For self-managed external Postgres, run pg_dump from a host that can reach your DB.
Attachments
If your NocoDB stores attachments on the local filesystem (default), they live in the nocodb_data named volume. Compose prefixes volume names with the deployment directory, so confirm the real name first:
docker volume ls | grep _nocodb_data # e.g. nocodb_nocodb_dataBack it up with a throwaway helper container that mounts the volume read-only:
docker run --rm \
-v nocodb_nocodb_data:/data:ro \
-v "$(pwd)":/backup \
alpine tar -czf /backup/attachments-$(date +%Y%m%d).tar.gz -C /data .If you've configured S3-compatible object storage (NC_S3_* env vars), your attachments live in that bucket rather than the nocodb_data volume, so the volume backup above doesn't apply. Back up the bucket instead, using your storage provider's tools: enable bucket versioning, lifecycle or cross-region replication rules, or scheduled bucket snapshots.
Config files
Track these three files in version control:
docker-compose.yml
docker.env
nocodb/db.jsonIf your server is destroyed, restoring is: provision new server → install Docker → git clone your config repo → docker compose up -d → restore Postgres dump → restore attachments tarball.
Don't commit secrets. docker.env and nocodb/db.json contain credentials.
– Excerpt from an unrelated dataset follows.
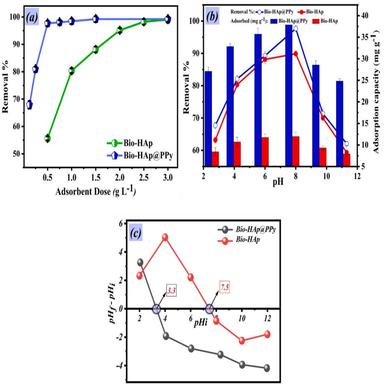
Effects of Dose (a) and pH (b), and (c) pH zero charge for Bio-HAp and Bio-HAp@PPy nanocomposite.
Use a private repo, encrypt with git-crypt or sops, or store secrets separately and template the files at deploy time.
Restoring on a new server
- Provision a fresh Linux VM with Docker.
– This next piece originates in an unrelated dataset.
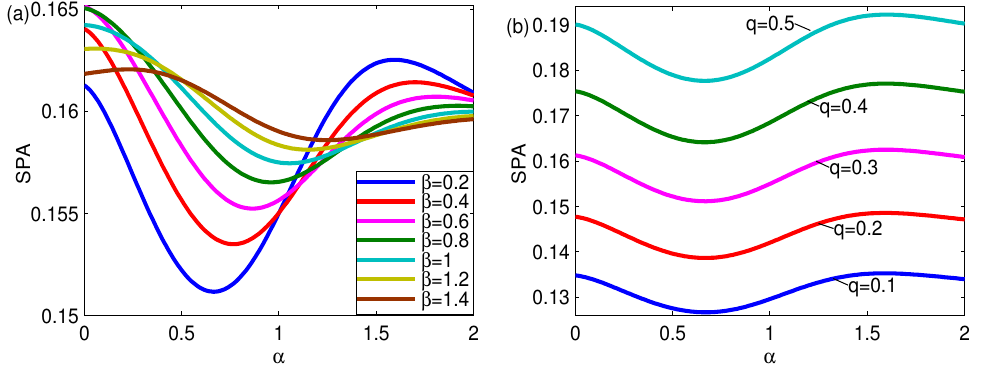
Figure 5. GSR behaviors of SPA( α ) in (35) for different ( a ) β and ( b ) q . ( a ) ¯ γ = 0.1, δ = 1.65, τ = 0.1, a 2 = 0.2, q = 0.3, λ = 0.6, ω 0 = 1, Ω = 2, µ = ν = 0.8; ( b ) β = 0.2, ¯ γ = 0.1, δ = 1.65, τ = 0.1, a 2 = 0.2, λ = 0.6, ω 0 = 1, Ω = 2, µ = ν =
- Run the Single-server install with the same domain settings.
- Stop NocoDB so the database is idle:
docker compose stop nocodb worker. - Restore Postgres:
cat backup.sql | docker compose exec -T db psql -U nocodb nocodb. - Restore attachments into the volume:
docker run --rm -v nocodb_nocodb_data:/data -v "$(pwd)":/backup alpine tar -xzf /backup/attachments.tar.gz -C /data. - Restart:
docker compose start nocodb worker.
Recovery time scales with the size of your database dump and attachments; a small instance restores in minutes.